▶ [Your goal] Starting with the line that contains "Which category has" and going on through the last line below, print those lines word for word, leaving out the pictures.

Material shown: Begin

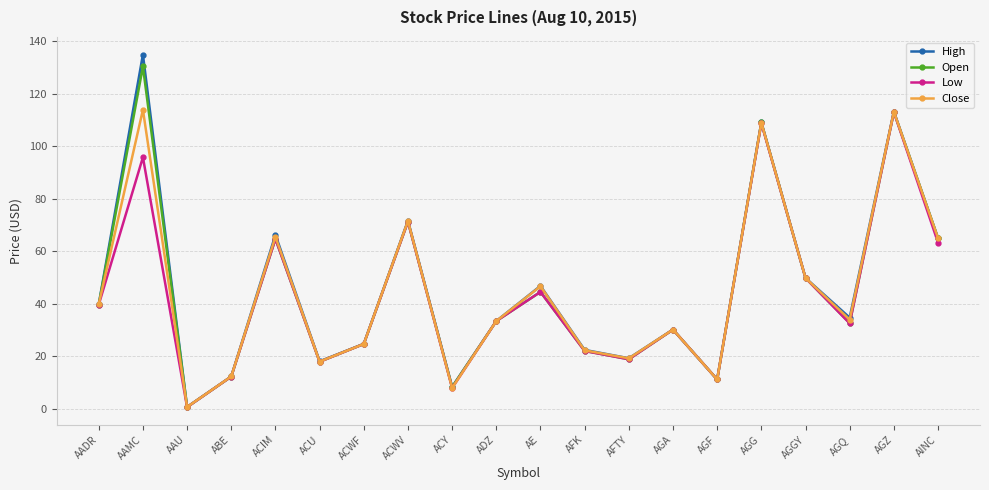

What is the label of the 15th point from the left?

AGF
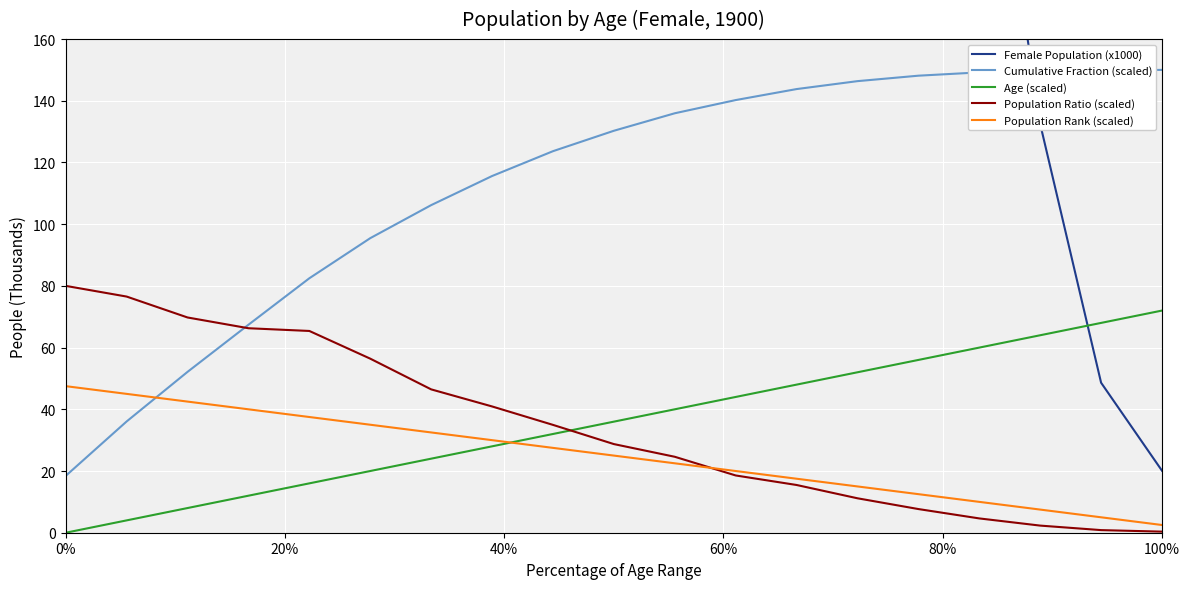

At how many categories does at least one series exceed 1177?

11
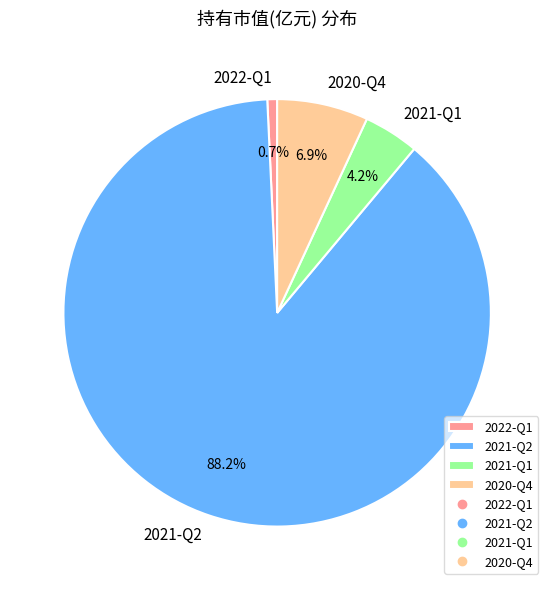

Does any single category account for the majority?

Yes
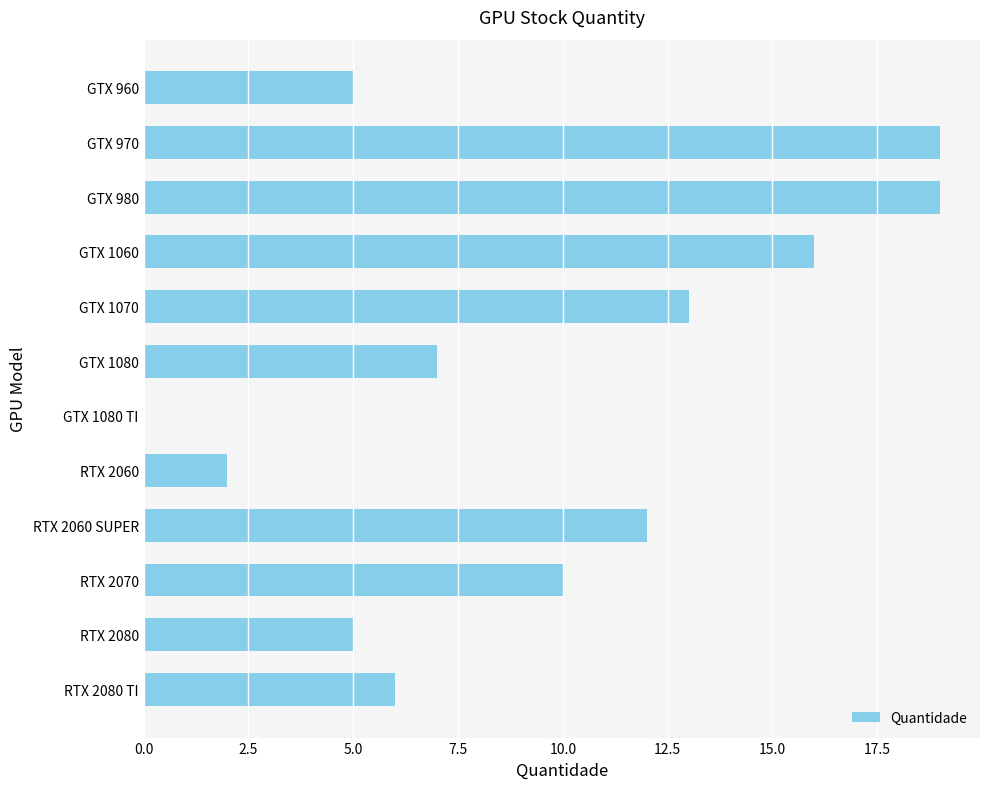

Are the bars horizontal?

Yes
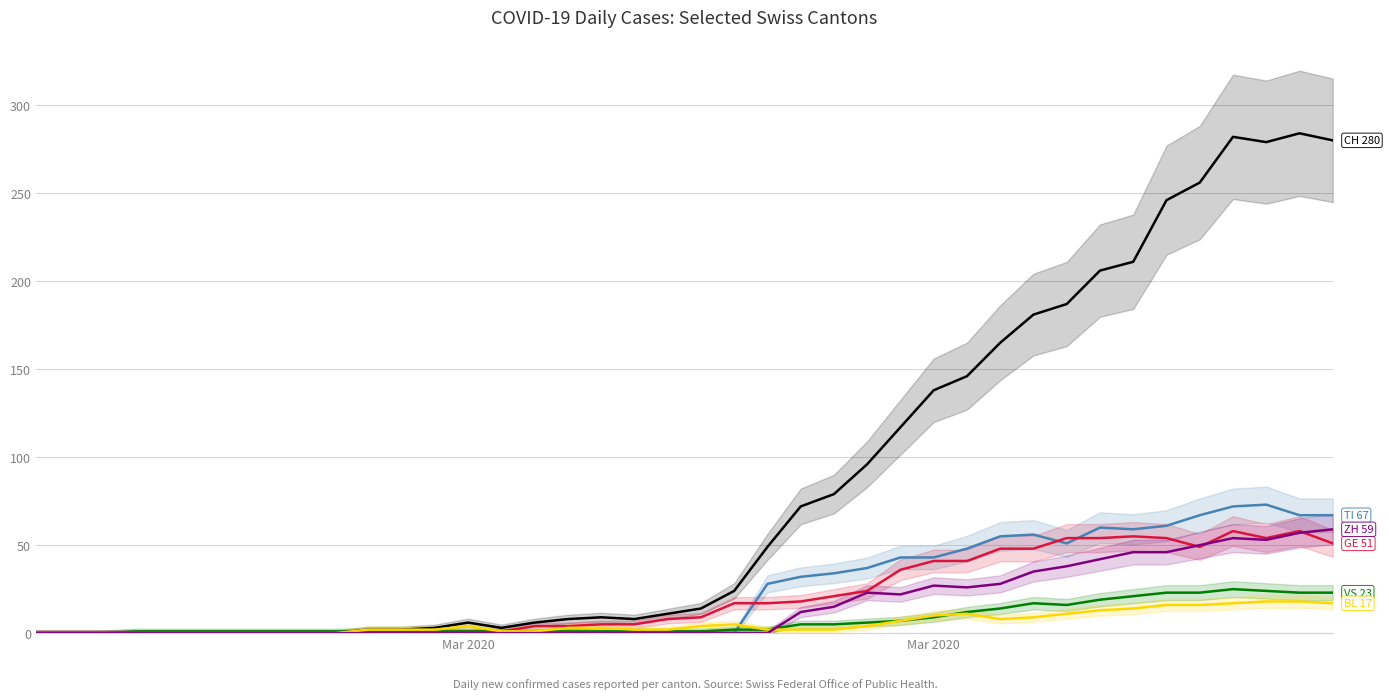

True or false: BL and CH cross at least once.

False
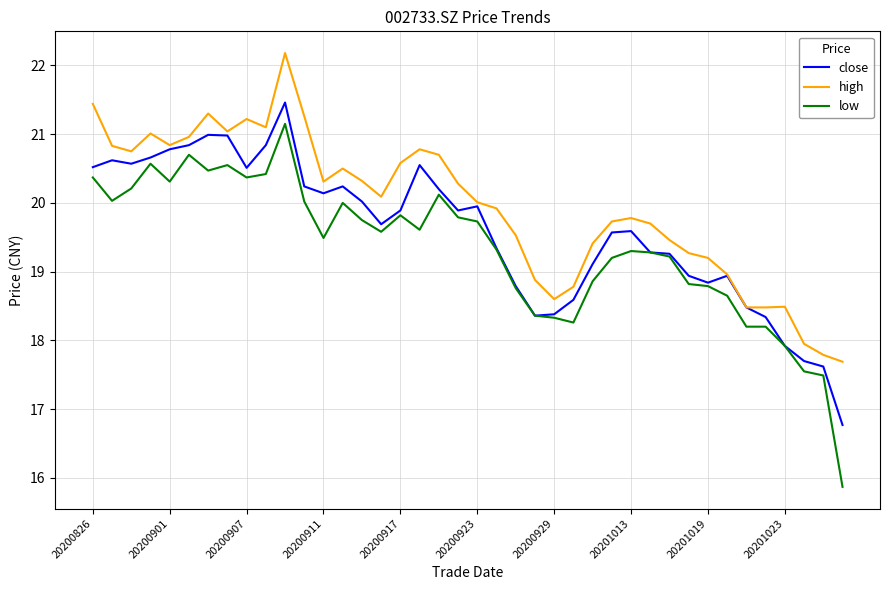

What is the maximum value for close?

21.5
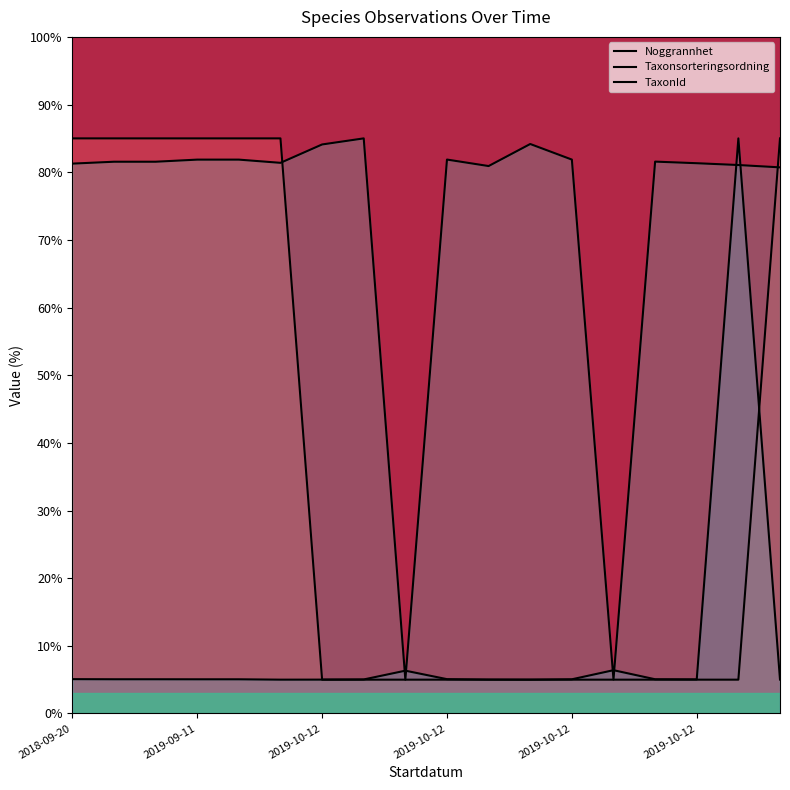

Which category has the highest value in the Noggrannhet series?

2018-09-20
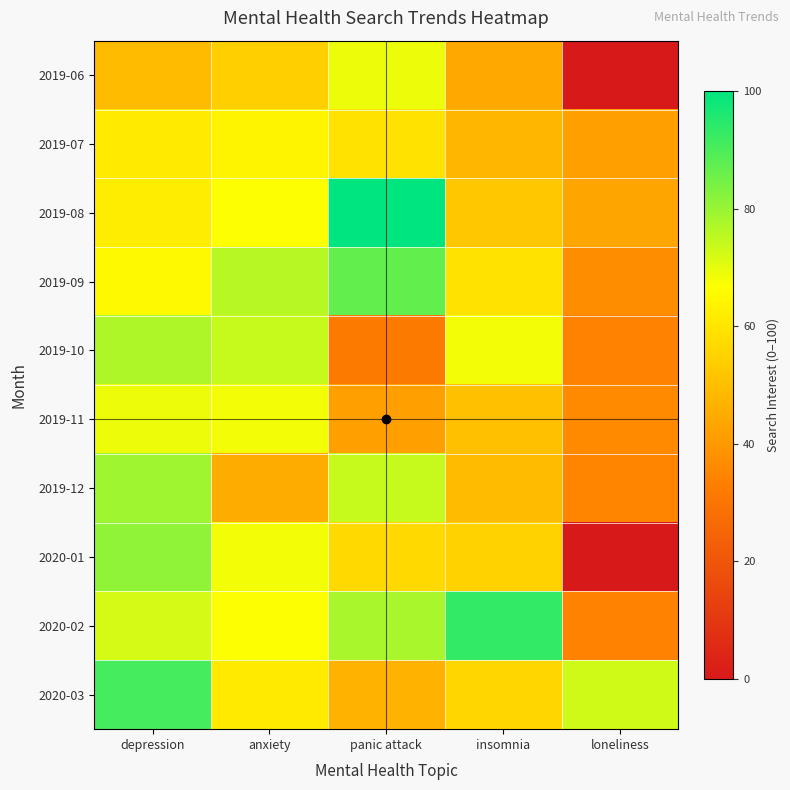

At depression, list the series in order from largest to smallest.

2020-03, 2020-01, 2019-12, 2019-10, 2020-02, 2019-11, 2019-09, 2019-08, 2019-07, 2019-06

Material shown: End

▶ [Your solution]
Which category has the highest value in the Noggrannhet series?

2018-09-20

At depression, list the series in order from largest to smallest.

2020-03, 2020-01, 2019-12, 2019-10, 2020-02, 2019-11, 2019-09, 2019-08, 2019-07, 2019-06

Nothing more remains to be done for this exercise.